Como esto va un poco lejos, he ejercido mi derecho de autor y he suprimido la cuarta parte del artículo y lo he revisado a conciencia. (Cambié el título por «¿Para qué molestarse?».) Aunque sigue siendo muy largo, confío en que su lectura sea más fácil ahora, y más fluido su curso. Aunque sólo fuese eso, quiero que sea posible decir de ella: «¿Ves cómo el argumento es realmente claro y sencillo, como yo decía?»
Lo que vale para el Harper’s vale para la colección entera. Mi intención es que este libro sea, en parte, la transición desde un aislamiento furioso y asustado hacia una aceptación —una celebración, incluso— del hecho de ser lector y escritor. No es que no haya todavía cantidad de motivos para enfurecerse y asustarse. Nuestra sed nacional de petróleo, que ya ha producido dos presidencias Bush y una fea guerra del Golfo, ahora amenaza con llevarnos a un conflicto de duración indefinida en Asia central. Aunque nadie lo hubiera creído posible, parece que los norteamericanos hacen hoy incluso menos preguntas sobre su gobierno que las que hacían en 1991, y los principales medios de comunicación son incluso más monolíticamente patrioteros.
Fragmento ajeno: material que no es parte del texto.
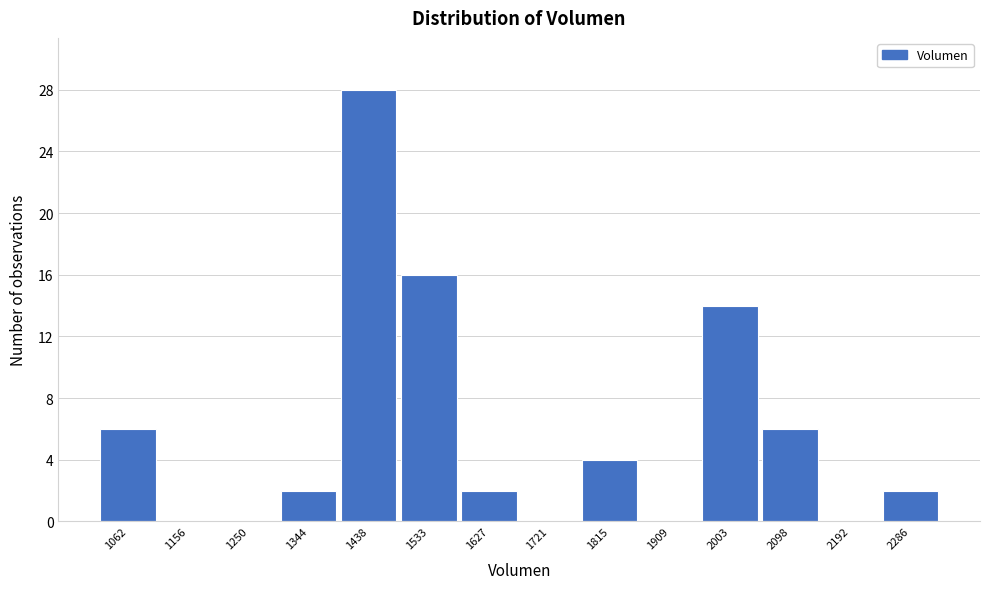

Reading right to left, list all the values displayed in this chart.

2286=2	2192=0	2098=6	2003=14	1909=0	1815=4	1721=0	1627=2	1533=16	1438=28	1344=2	1250=0	1156=0	1062=6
Mientras que el Congreso, una vez más, vota en contra de aplicar a los vehículos utilitarios deportivos normas factibles de eficiencia energética, vemos al presidente de la Ford Motor Company defendiendo estos vehículos en un anuncio de televisión en el que reconoce que los norteamericanos nunca debemos aceptar «fronteras de ningún tipo».